[Dataset entries]

==========

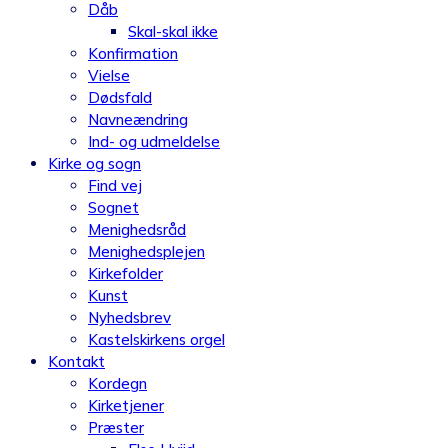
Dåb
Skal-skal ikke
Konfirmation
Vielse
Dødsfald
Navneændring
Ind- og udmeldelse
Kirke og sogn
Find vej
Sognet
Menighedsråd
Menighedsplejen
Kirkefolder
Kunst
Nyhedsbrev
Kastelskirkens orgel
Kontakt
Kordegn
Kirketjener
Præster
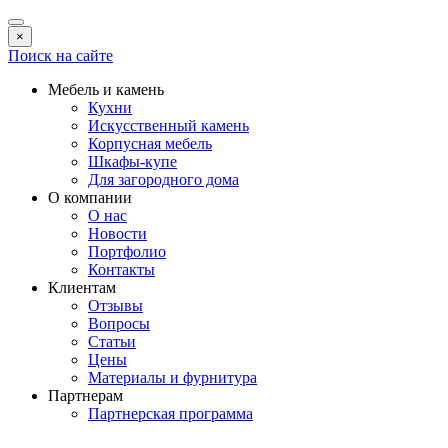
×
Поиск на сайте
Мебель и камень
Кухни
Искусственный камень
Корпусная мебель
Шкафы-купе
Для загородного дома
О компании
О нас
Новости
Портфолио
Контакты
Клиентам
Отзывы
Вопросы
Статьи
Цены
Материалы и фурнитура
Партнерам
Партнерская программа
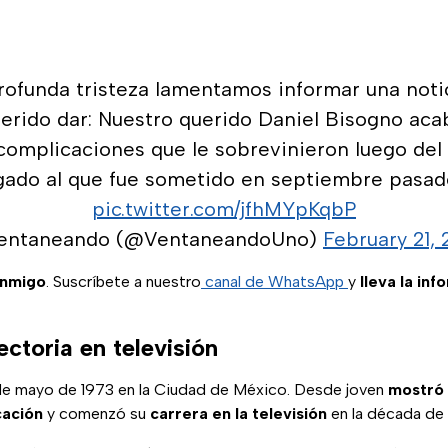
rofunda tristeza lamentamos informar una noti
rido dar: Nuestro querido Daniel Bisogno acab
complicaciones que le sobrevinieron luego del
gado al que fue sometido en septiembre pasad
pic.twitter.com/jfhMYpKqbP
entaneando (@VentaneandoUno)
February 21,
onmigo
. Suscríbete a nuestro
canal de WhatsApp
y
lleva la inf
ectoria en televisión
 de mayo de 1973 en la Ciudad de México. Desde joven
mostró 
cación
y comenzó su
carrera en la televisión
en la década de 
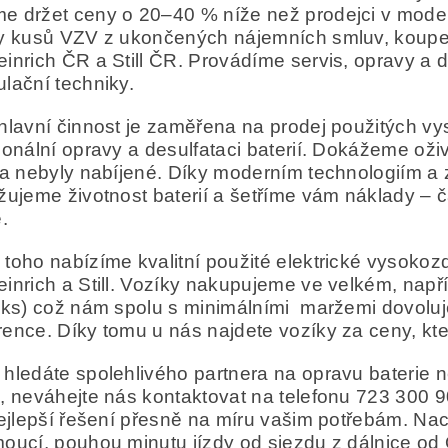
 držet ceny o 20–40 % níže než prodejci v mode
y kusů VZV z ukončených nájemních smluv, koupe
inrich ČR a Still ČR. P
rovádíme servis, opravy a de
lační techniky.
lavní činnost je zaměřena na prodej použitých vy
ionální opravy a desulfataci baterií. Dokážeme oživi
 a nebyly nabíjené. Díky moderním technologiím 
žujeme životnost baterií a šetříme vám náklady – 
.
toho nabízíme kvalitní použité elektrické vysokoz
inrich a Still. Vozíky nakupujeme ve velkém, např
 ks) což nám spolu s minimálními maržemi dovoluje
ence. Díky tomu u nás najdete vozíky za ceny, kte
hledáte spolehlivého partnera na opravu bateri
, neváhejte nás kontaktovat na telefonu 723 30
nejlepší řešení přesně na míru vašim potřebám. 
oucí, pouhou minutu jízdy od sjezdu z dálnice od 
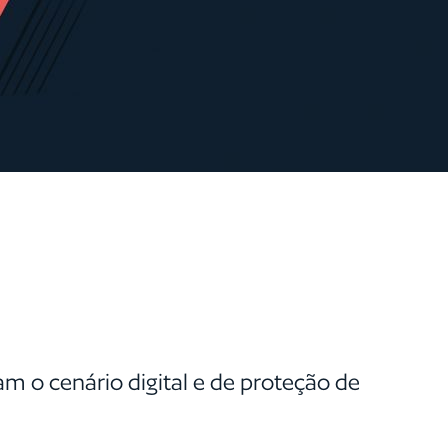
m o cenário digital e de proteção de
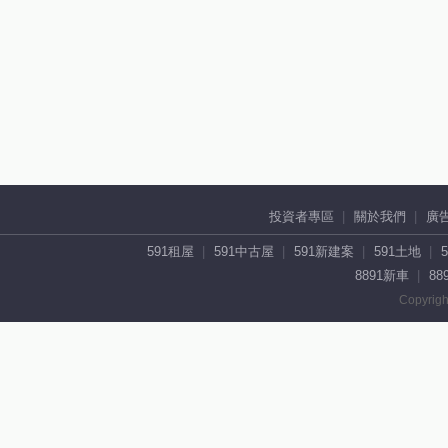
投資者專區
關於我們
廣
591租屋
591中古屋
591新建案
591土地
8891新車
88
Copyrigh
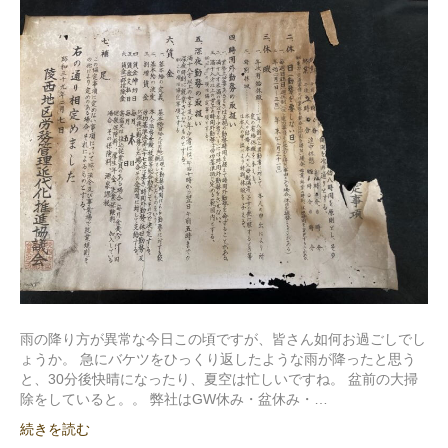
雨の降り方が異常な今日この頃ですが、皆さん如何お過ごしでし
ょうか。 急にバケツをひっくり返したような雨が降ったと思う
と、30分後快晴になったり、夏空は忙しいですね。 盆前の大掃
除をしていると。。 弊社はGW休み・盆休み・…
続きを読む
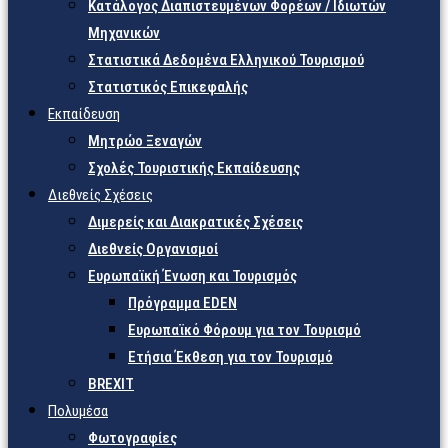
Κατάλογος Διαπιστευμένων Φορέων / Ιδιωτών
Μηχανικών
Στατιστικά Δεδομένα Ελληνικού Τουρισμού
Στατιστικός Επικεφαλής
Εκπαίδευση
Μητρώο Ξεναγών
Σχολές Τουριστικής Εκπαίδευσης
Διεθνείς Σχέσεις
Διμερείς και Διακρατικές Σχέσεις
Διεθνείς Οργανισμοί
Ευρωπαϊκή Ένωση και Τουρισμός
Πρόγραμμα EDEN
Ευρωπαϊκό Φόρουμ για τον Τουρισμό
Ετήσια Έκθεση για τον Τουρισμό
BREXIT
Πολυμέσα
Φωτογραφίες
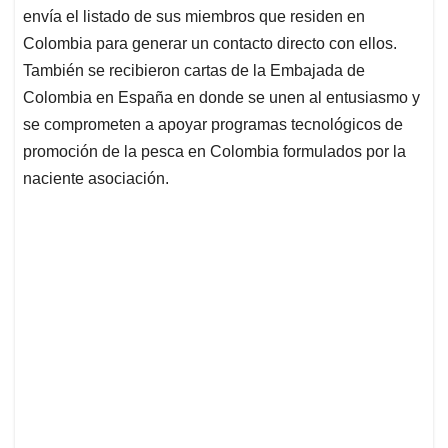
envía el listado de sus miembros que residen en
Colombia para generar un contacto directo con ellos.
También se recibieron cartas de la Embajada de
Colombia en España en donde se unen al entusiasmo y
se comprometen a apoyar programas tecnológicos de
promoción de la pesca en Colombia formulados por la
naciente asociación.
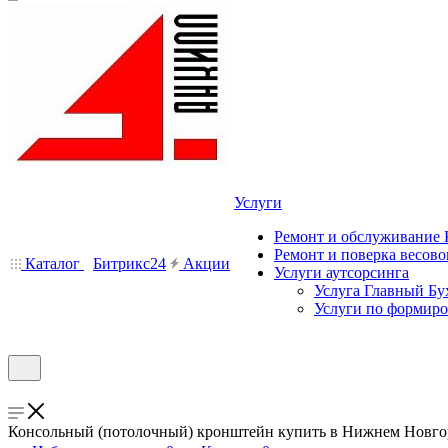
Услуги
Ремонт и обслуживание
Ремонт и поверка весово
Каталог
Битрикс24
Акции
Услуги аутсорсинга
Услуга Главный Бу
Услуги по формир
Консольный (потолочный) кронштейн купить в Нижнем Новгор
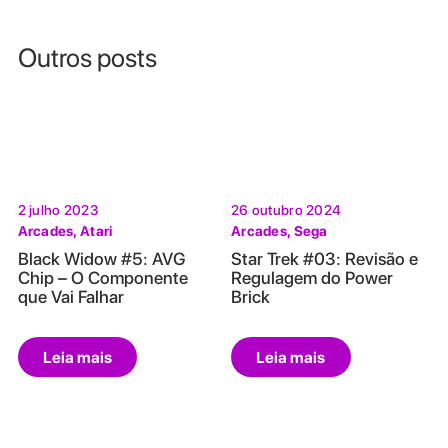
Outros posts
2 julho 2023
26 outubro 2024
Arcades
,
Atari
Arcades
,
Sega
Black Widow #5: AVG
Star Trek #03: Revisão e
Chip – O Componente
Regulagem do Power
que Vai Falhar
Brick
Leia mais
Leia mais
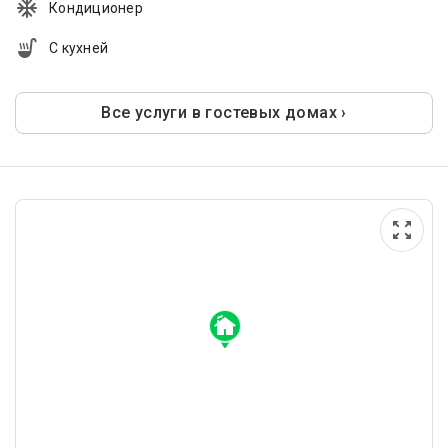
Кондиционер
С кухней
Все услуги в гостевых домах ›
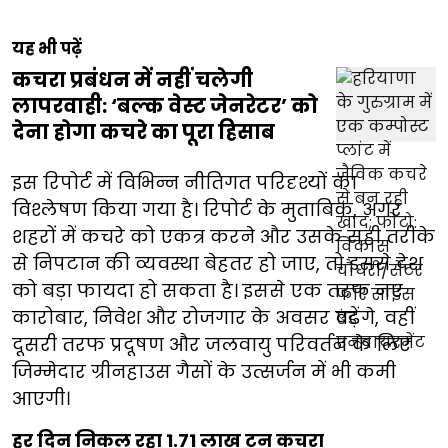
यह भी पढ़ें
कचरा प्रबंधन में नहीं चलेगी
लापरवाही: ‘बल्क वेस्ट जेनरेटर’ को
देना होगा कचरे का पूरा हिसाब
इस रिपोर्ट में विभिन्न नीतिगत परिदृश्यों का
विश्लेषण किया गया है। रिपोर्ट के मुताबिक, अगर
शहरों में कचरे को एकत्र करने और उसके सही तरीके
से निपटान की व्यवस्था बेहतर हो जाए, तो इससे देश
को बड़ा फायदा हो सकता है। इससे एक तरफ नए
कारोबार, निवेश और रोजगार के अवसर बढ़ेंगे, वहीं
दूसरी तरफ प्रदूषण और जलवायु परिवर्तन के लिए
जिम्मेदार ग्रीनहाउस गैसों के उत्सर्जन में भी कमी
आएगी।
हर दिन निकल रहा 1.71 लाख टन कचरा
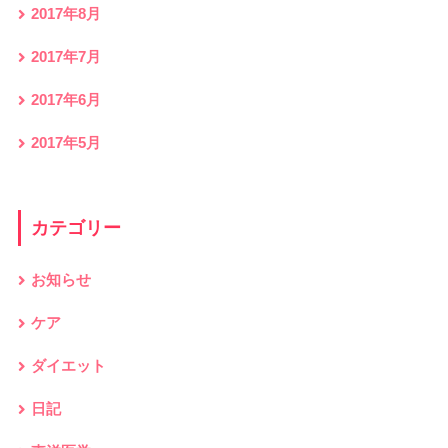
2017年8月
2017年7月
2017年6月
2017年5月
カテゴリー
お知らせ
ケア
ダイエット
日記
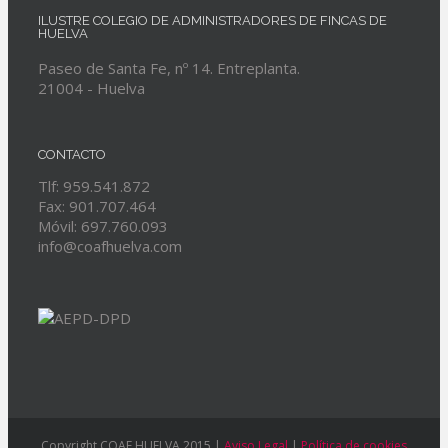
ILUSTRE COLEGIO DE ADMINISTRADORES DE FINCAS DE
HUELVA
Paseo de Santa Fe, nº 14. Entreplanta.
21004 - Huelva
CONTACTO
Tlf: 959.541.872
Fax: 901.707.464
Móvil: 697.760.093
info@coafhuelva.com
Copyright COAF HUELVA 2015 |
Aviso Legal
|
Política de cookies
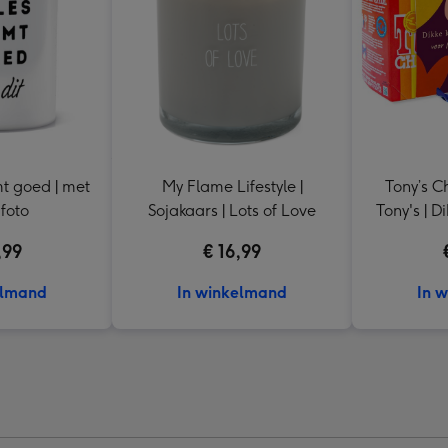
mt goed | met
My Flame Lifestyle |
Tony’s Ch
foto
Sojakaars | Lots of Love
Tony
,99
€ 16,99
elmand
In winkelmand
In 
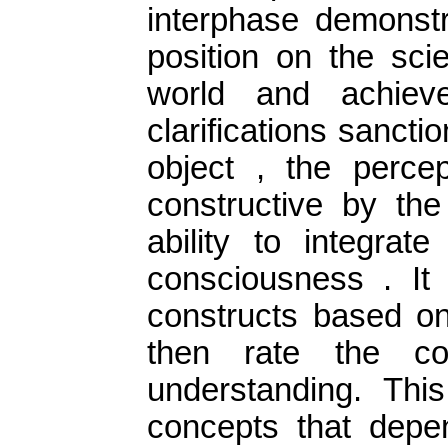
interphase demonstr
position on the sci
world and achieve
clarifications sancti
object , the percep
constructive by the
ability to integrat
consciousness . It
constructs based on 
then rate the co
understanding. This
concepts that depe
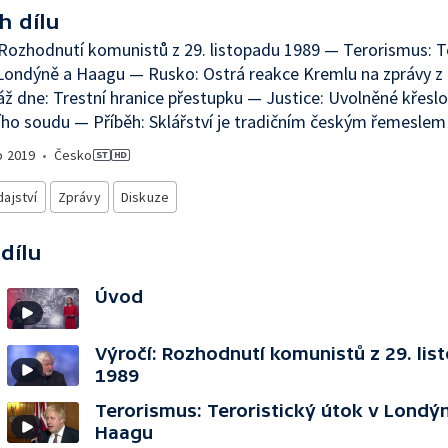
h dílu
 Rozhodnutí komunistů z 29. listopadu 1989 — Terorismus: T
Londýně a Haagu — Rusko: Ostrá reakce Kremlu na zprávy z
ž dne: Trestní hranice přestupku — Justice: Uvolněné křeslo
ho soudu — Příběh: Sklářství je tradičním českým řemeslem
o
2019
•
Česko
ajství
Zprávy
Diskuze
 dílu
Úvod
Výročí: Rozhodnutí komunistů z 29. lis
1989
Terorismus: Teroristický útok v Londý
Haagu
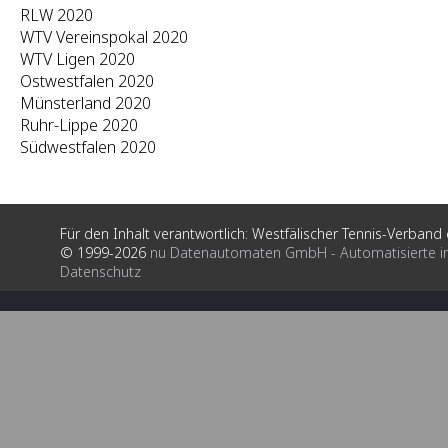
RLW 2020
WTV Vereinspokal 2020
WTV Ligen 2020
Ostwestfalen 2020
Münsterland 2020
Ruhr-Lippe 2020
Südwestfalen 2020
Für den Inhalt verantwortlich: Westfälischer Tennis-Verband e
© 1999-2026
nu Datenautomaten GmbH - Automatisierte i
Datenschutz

==========

EXERCISE DIRECTIONS: Please copy the data shown above precisely, leaving the images out.

ANSWER TO THIS PROBLEM:
Dåb
Skal-skal ikke
Konfirmation
Vielse
Dødsfald
Navneændring
Ind- og udmeldelse
Kirke og sogn
Find vej
Sognet
Menighedsråd
Menighedsplejen
Kirkefolder
Kunst
Nyhedsbrev
Kastelskirkens orgel
Kontakt
Kordegn
Kirketjener
Præster
×
Поиск на сайте
Мебель и камень
Кухни
Искусственный камень
Корпусная мебель
Шкафы-купе
Для загородного дома
О компании
О нас
Новости
Портфолио
Контакты
Клиентам
Отзывы
Вопросы
Статьи
Цены
Материалы и фурнитура
Партнерам
Партнерская программа
rofunda tristeza lamentamos informar una noti
rido dar: Nuestro querido Daniel Bisogno acab
complicaciones que le sobrevinieron luego del
gado al que fue sometido en septiembre pasad
pic.twitter.com/jfhMYpKqbP
entaneando (@VentaneandoUno)
February 21,
onmigo
. Suscríbete a nuestro
canal de WhatsApp
y
lleva la inf
ectoria en televisión
 de mayo de 1973 en la Ciudad de México. Desde joven
mostró 
cación
y comenzó su
carrera en la televisión
en la década de 
 držet ceny o 20–40 % níže než prodejci v mode
y kusů VZV z ukončených nájemních smluv, koupe
inrich ČR a Still ČR. P
rovádíme servis, opravy a de
lační techniky.
lavní činnost je zaměřena na prodej použitých vy
ionální opravy a desulfataci baterií. Dokážeme oživi
 a nebyly nabíjené. Díky moderním technologiím 
žujeme životnost baterií a šetříme vám náklady – 
.
toho nabízíme kvalitní použité elektrické vysokoz
inrich a Still. Vozíky nakupujeme ve velkém, např
 ks) což nám spolu s minimálními maržemi dovoluje
ence. Díky tomu u nás najdete vozíky za ceny, kte
hledáte spolehlivého partnera na opravu bateri
, neváhejte nás kontaktovat na telefonu 723 30
nejlepší řešení přesně na míru vašim potřebám. 
oucí, pouhou minutu jízdy od sjezdu z dálnice od 
m o cenário digital e de proteção de
投資者專區
關於我們
廣
591租屋
591中古屋
591新建案
591土地
8891新車
88
Copyrigh
雨の降り方が異常な今日この頃ですが、皆さん如何お過ごしでし
ょうか。 急にバケツをひっくり返したような雨が降ったと思う
と、30分後快晴になったり、夏空は忙しいですね。 盆前の大掃
除をしていると。。 弊社はGW休み・盆休み・…
続きを読む
Κατάλογος Διαπιστευμένων Φορέων / Ιδιωτών
Μηχανικών
Στατιστικά Δεδομένα Ελληνικού Τουρισμού
Στατιστικός Επικεφαλής
Εκπαίδευση
Μητρώο Ξεναγών
Σχολές Τουριστικής Εκπαίδευσης
Διεθνείς Σχέσεις
Διμερείς και Διακρατικές Σχέσεις
Διεθνείς Οργανισμοί
Ευρωπαϊκή Ένωση και Τουρισμός
Πρόγραμμα EDEN
Ευρωπαϊκό Φόρουμ για τον Τουρισμό
Ετήσια Έκθεση για τον Τουρισμό
BREXIT
Πολυμέσα
Φωτογραφίες
envía el listado de sus miembros que residen en
Colombia para generar un contacto directo con ellos.
También se recibieron cartas de la Embajada de
Colombia en España en donde se unen al entusiasmo y
se comprometen a apoyar programas tecnológicos de
promoción de la pesca en Colombia formulados por la
naciente asociación.
Услуги
Ремонт и обслуживание
Ремонт и поверка весово
Каталог
Битрикс24
Акции
Услуги аутсорсинга
Услуга Главный Бу
Услуги по формир
Консольный (потолочный) кронштейн купить в Нижнем Новгор
Outros posts
2 julho 2023
26 outubro 2024
Arcades
,
Atari
Arcades
,
Sega
Black Widow #5: AVG
Star Trek #03: Revisão e
Chip – O Componente
Regulagem do Power
que Vai Falhar
Brick
Leia mais
Leia mais
Кондиционер
С кухней
Все услуги в гостевых домах ›
यह भी पढ़ें
कचरा प्रबंधन में नहीं चलेगी
लापरवाही: ‘बल्क वेस्ट जेनरेटर’ को
देना होगा कचरे का पूरा हिसाब
इस रिपोर्ट में विभिन्न नीतिगत परिदृश्यों का
विश्लेषण किया गया है। रिपोर्ट के मुताबिक, अगर
शहरों में कचरे को एकत्र करने और उसके सही तरीके
से निपटान की व्यवस्था बेहतर हो जाए, तो इससे देश
को बड़ा फायदा हो सकता है। इससे एक तरफ नए
कारोबार, निवेश और रोजगार के अवसर बढ़ेंगे, वहीं
दूसरी तरफ प्रदूषण और जलवायु परिवर्तन के लिए
जिम्मेदार ग्रीनहाउस गैसों के उत्सर्जन में भी कमी
आएगी।
हर दिन निकल रहा 1.71 लाख टन कचरा
2017年8月
2017年7月
2017年6月
2017年5月
カテゴリー
お知らせ
ケア
ダイエット
日記
ILUSTRE COLEGIO DE ADMINISTRADORES DE FINCAS DE
HUELVA
Paseo de Santa Fe, nº 14. Entreplanta.
21004 - Huelva
CONTACTO
Tlf: 959.541.872
Fax: 901.707.464
Móvil: 697.760.093
info@coafhuelva.com
Copyright COAF HUELVA 2015 |
Aviso Legal
|
Política de cookies
mt goed | met
My Flame Lifestyle |
Tony’s Ch
foto
Sojakaars | Lots of Love
Tony
,99
€ 16,99
elmand
In winkelmand
In 
interphase demonstr
position on the sci
world and achieve
clarifications sancti
object , the percep
constructive by the
ability to integrat
consciousness . It
constructs based on 
then rate the co
understanding. This
concepts that depe
h dílu
 Rozhodnutí komunistů z 29. listopadu 1989 — Terorismus: T
Londýně a Haagu — Rusko: Ostrá reakce Kremlu na zprávy z
ž dne: Trestní hranice přestupku — Justice: Uvolněné křeslo
ho soudu — Příběh: Sklářství je tradičním českým řemeslem
o
2019
•
Česko
ajství
Zprávy
Diskuze
 dílu
Úvod
Výročí: Rozhodnutí komunistů z 29. lis
1989
Terorismus: Teroristický útok v Londý
Haagu
RLW 2020
WTV Vereinspokal 2020
WTV Ligen 2020
Ostwestfalen 2020
Münsterland 2020
Ruhr-Lippe 2020
Südwestfalen 2020
Für den Inhalt verantwortlich: Westfälischer Tennis-Verband e
© 1999-2026
nu Datenautomaten GmbH - Automatisierte i
Datenschutz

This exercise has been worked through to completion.